Already, the rivalry has been renewed on the Internet with a series of YouTube videos made by Boston-based comedian Dean Smollar, and his brother Reed, a UVA graduate. Smollar– a Fairfax native– got the idea to do a parody of the popular Mac vs. PC television ads featuring a UVA student gently pointing out UVA's superiority to a Tech student. Then the events of April 16 happened, and Smollar wasn't sure how to move forward.
"We weren't even talking about the videos at that point," he says. "I knew a lot of students down there, and so I was worried to death."
Ultimately, though, Smollar decided that by August it was again okay to make a little fun of Tech.
"I figured nothing preoccupies a student's mind like a rivalry, and so I felt like this would help take people's minds off [the massacre]."
Sure enough, the videos have been viewed thousands of times, were picked up by the popular CollegeHumor.com website, and Smollar says he hasn't received a complaint from anyone saying it's too soon to needle the Hokies.
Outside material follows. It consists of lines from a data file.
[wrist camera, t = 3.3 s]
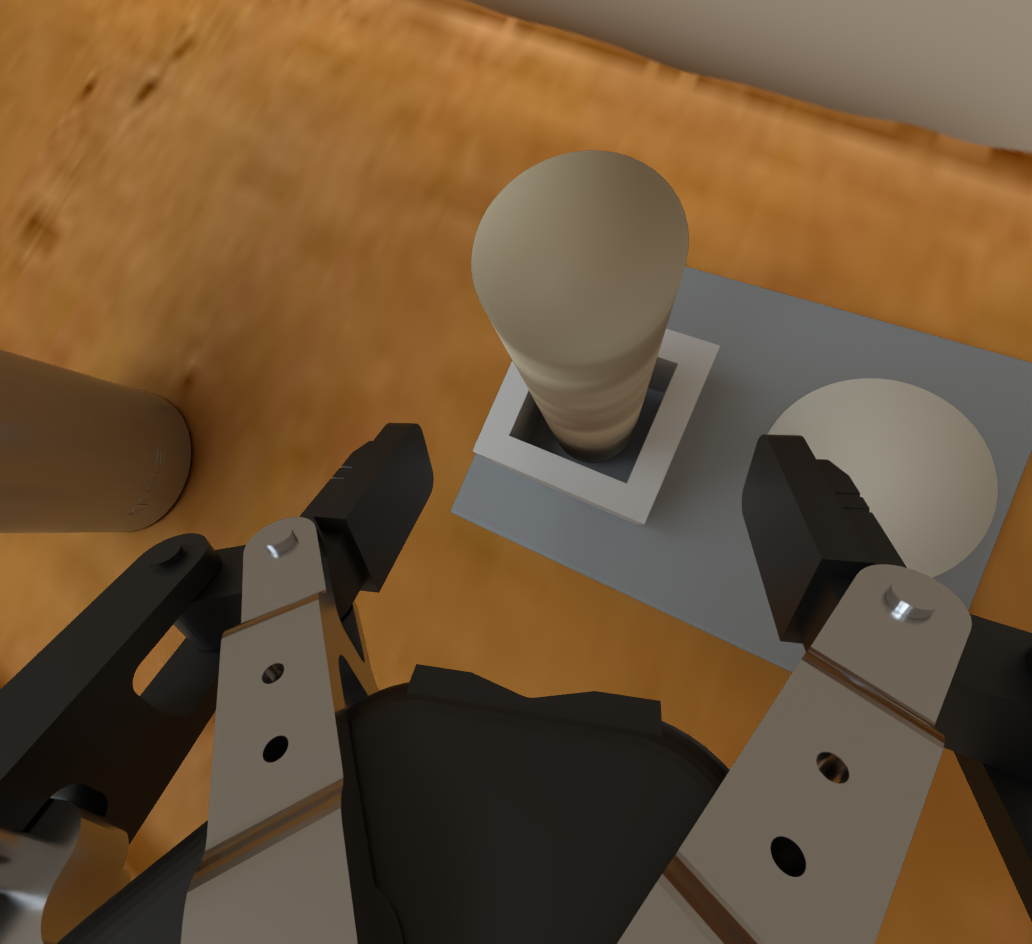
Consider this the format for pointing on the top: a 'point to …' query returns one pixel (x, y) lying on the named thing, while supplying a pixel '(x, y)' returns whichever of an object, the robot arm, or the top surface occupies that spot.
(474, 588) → the top surface
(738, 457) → the board
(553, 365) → the peg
"They usually just talk about their basketball team or make fun of me," he says. "They've taken it the way we hoped they would."
That hasn't always been the case with the Virginia Pep Band. Over the years, the band's questionable taste when it comes to making fun of opposing schools has resulted in the group being banned from performing in the state of Maryland, and it provoked the ire of the Governor of West Virginia after one too many hillbilly jokes at one halftime performance.
Barred from playing at any UVA sporting event in 2003, the Pep Band has carried on, playing in the parking lot before football games and continuing to poke their fingers at visiting fans. Given that memories of April are still fresh, Pep Band director and third-year Suzie Wright says her group will take extra care not to cross the line with Hokie fans.
"Obviously, what happened in the spring is not something that will be in our joke material," she says. "We won't take that lightly."
Still, Wright says that Tech can expect the same treatment that opposing fans have come to expect from the orange-vested crew.
"We'll definitely heckle. We're not going to go light on them," she says. "That would take all the fun out of it."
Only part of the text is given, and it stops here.